In the terminal type:
ssh madmax.mpi-cbg.de
and enter your password
tomancak@madmax.mpi-cbg.de's password:
Now you are on the cluster
Last login: Sun May 19 09:01:24 2013 from 10.1.7.16 "Platform HPC" 3.1 (build 7211) Management Node Welcome to the MPI-CBG cluster masternode. [tomancak@madmax ~]$
Moving around
pwd - print working directory
[tomancak@madmax ~]$ pwd /home/tomancak
cd - change directory
[tomancak@madmax ~]$ cd /projects [tomancak@madmax projects]$ pwd /projects
~ - tilda means home directory
[tomancak@madmax projetcs]$ cd ~ [tomancak@madmax ~]$ pwd /home/tomancak
/ - slash demarcates directories and by itself means the root directory
[tomancak@madmax ~]$ cd / [tomancak@madmax /]$ pwd /
. - current directory, if we want to for example execute a script in the current directory we do it like this:
./executable_script
This tells the interpreter to look for the file executable_script in the current directory and not somewhere else.
.. - one directory up
[tomancak@madmax projects]$ cd .. [tomancak@madmax /]
pressing tab - auto-completion, we don't need to type long names of directories, start typing the name and press tab and the linux system will either auto-complete or show you the options you have
[tomancak@madmax ~]$ cd /projects/toman + press tab [tomancak@madmax ~]$ cd /projects/tomancak_lightsheet [tomancak@madmax tomancak_lightsheet]$
Manipulating files
ls
more
tail
nano
mv
cp
scp
rm
mkdir
rmdir
gunzip
tar
Permissions
chmod
su
sudo
Pipes and redirects
|
>
wc
Misc
which
top
watch
grep
sort
find
man
Using it on the cluster
Here we put all of that goodness to work to make our life on a cluster easier.
Once we submit the jobs we want to monitor the progress.

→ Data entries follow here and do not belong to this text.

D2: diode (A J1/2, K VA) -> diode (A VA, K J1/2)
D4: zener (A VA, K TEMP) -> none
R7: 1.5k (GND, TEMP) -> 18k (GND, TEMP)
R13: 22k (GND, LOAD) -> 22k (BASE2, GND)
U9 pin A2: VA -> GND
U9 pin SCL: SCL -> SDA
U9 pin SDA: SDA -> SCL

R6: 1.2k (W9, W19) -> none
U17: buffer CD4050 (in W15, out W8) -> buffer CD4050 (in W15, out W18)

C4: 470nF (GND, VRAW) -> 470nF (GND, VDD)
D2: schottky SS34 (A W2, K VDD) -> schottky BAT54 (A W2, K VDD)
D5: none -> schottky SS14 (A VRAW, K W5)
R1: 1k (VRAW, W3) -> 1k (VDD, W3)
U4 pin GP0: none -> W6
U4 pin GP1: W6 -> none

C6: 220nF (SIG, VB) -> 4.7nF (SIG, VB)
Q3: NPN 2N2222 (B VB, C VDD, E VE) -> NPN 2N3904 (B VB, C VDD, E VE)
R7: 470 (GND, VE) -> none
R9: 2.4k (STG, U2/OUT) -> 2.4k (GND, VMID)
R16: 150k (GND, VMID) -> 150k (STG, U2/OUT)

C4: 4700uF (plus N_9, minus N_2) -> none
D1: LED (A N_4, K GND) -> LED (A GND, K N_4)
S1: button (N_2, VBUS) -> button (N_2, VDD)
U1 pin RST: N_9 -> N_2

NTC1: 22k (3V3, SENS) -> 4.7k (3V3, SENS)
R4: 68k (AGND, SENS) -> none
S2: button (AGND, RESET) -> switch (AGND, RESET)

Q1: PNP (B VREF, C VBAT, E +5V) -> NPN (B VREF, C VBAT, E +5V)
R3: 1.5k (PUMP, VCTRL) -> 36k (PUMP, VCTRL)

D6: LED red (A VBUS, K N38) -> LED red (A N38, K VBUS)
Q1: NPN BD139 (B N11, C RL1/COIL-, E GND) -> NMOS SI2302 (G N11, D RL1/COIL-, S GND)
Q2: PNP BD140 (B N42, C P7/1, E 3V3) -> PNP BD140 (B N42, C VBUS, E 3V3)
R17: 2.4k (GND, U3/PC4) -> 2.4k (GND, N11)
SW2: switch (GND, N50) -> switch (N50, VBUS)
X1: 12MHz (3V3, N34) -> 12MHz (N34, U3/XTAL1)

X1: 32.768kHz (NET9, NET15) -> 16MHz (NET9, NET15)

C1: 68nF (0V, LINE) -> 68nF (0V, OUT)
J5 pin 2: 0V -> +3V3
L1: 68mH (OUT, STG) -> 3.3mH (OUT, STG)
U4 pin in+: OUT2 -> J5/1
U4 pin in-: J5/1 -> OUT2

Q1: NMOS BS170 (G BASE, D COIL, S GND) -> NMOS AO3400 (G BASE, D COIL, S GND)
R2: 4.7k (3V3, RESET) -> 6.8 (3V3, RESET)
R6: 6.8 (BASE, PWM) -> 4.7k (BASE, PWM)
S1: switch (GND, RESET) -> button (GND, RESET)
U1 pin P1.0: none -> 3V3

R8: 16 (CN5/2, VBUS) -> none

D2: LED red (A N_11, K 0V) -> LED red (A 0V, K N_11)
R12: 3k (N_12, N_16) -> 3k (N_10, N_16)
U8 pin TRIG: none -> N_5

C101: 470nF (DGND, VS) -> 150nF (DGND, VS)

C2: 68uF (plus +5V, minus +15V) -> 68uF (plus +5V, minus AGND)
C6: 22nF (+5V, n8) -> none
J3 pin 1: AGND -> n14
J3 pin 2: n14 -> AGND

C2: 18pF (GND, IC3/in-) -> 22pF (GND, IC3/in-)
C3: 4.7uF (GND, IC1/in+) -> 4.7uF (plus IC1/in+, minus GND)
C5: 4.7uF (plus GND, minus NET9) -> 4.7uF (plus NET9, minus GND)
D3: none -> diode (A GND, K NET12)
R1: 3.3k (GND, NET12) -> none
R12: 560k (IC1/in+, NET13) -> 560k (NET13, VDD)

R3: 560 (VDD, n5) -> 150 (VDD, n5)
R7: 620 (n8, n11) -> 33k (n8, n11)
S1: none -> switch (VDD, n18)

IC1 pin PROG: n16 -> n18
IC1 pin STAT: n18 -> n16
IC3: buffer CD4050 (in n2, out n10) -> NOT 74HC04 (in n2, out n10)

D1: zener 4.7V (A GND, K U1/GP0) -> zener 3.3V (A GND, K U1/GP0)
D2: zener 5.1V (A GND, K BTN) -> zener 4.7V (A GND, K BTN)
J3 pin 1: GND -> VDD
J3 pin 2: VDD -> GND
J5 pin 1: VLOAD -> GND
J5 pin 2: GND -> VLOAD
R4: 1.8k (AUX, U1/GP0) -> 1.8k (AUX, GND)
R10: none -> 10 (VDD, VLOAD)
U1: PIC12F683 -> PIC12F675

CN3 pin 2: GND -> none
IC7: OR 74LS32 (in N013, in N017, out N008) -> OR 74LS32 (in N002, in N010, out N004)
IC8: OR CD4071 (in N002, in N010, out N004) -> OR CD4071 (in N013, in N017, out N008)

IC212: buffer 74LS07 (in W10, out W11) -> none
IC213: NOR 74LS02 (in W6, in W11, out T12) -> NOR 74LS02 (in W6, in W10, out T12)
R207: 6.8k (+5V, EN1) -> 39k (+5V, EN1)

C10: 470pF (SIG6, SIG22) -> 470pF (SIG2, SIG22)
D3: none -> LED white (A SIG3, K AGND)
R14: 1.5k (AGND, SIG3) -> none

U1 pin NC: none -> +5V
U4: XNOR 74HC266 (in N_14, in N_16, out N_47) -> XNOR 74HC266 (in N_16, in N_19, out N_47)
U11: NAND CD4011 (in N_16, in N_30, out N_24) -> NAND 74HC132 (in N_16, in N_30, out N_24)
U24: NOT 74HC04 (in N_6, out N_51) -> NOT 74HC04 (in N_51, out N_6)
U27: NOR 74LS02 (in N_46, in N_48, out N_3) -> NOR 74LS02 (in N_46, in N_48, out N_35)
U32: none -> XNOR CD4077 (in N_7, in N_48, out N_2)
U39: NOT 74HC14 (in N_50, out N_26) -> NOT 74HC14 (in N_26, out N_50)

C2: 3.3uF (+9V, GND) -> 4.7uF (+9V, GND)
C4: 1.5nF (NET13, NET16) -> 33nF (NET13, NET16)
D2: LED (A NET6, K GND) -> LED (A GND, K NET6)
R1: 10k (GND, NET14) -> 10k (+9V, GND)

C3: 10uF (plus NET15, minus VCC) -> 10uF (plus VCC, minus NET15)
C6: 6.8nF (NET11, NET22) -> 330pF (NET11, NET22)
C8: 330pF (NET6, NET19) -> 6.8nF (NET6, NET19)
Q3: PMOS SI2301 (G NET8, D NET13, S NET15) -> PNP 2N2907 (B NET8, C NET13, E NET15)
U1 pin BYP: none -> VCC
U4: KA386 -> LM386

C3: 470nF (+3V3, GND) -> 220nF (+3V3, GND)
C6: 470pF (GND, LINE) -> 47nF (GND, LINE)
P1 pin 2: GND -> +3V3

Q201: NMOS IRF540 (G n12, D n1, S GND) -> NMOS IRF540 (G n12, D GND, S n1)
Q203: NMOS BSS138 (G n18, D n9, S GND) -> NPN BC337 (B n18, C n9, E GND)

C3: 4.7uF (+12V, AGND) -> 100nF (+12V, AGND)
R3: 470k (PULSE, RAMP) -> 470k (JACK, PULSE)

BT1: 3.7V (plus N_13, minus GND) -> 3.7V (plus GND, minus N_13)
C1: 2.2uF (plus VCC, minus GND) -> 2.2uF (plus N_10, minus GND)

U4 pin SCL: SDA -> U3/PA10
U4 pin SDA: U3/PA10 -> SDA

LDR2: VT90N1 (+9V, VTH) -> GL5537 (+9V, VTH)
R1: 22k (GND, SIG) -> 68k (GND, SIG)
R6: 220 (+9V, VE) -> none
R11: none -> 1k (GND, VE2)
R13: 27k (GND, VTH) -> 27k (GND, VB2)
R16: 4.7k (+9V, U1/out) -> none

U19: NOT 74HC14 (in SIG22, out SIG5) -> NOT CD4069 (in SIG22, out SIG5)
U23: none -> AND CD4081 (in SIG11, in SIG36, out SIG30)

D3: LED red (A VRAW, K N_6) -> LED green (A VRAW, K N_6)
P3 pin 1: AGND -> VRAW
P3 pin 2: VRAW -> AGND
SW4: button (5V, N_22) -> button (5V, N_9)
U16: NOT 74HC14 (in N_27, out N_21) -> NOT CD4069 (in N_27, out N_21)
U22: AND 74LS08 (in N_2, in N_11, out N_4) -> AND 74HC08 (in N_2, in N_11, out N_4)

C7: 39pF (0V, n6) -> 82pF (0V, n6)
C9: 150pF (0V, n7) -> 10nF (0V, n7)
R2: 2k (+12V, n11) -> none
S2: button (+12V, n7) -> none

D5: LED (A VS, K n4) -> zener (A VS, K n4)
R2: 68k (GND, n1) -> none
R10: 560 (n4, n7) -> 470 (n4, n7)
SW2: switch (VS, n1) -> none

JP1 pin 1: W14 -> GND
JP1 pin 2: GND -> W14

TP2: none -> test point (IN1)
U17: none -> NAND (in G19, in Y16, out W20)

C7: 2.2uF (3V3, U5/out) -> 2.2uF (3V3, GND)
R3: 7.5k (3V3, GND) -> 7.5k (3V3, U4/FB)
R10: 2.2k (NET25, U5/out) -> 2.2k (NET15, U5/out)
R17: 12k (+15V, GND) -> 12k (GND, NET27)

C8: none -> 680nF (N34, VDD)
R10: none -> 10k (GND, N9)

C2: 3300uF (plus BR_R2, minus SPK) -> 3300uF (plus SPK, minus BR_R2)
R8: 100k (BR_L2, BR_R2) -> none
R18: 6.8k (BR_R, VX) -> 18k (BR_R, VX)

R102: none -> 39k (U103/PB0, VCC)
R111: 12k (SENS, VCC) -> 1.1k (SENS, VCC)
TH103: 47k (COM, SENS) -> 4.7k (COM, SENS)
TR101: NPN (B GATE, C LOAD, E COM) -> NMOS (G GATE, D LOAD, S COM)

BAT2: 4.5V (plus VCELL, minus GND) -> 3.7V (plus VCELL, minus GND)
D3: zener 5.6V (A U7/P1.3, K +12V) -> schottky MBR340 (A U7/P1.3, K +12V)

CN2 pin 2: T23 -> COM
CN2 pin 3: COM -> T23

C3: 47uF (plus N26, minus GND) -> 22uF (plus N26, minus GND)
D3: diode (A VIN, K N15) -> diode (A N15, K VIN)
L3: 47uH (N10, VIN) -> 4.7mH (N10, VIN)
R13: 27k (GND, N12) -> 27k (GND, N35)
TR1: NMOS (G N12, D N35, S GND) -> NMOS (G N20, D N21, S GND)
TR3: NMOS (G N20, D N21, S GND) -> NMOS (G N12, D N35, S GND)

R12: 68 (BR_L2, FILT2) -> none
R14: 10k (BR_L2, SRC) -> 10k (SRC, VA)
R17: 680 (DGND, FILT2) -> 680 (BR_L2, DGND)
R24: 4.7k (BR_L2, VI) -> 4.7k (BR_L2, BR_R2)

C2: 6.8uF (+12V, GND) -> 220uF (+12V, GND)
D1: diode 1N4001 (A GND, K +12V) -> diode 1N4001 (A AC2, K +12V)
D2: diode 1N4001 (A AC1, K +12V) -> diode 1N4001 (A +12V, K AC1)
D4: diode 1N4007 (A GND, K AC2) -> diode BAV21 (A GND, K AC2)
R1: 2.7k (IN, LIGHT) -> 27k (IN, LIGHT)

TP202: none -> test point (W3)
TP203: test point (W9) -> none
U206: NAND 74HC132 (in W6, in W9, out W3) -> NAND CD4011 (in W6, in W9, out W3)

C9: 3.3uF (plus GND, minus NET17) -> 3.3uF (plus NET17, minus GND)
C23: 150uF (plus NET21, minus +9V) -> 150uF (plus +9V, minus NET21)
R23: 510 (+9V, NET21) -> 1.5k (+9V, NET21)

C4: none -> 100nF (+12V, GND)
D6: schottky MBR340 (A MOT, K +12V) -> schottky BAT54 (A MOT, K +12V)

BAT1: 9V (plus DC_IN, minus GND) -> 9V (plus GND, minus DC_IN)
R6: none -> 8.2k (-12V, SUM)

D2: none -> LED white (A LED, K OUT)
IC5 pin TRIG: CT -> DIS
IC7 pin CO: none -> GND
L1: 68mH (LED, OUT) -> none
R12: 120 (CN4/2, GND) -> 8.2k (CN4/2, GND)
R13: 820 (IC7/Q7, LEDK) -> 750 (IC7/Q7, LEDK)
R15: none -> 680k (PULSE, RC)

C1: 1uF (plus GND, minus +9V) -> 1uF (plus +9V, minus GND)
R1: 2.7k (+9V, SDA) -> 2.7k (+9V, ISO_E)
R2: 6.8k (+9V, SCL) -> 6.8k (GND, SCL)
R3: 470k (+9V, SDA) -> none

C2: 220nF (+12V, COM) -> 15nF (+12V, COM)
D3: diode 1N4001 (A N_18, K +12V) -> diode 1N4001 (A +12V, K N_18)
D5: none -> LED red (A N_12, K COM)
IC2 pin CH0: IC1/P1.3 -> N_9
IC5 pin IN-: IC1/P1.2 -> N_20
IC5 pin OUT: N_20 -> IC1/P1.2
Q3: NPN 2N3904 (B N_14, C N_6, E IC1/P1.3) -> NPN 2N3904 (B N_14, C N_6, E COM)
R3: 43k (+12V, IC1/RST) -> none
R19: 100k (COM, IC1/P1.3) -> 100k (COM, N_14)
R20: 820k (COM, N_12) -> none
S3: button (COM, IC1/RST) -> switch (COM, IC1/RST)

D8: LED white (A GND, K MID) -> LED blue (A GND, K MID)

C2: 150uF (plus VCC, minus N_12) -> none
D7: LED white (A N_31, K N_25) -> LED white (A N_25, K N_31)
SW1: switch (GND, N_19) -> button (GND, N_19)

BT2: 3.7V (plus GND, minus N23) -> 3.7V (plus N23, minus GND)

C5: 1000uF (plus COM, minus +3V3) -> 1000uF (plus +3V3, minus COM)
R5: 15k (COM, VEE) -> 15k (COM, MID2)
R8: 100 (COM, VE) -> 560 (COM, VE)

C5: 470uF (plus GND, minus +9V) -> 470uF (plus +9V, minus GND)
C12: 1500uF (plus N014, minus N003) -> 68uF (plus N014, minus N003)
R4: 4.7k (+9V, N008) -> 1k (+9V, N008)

For example bjobs -r gives us an output summarising our running jobs. If there are many its not that useful. How about counting them?
bjobs -r | wc -l 160
More useful, we have 160 jobs running. Still how about the pending ones? We can do that:
bjobs -r | grep PEND | wc -l 40
Ok 40. Now, how many jobs actually finished successfully? Lets say they create some .tif files a few directories down
ls ../../output/*.tif | wc -l 200
Good, looks like 200 are finished. Its tempting to keep pressing enter on those commands but its also tiresome. Using
watch -n5 'ls ../../output/*.tif | wc -l'
outputs continuously
Every 5.0s: ls ../../output/*.tif | wc -l Mon May 20 21:16:37 2013 180
i.e. we get the number of files automatically updated every 5 seconds (without the -n paramater every 2s by default).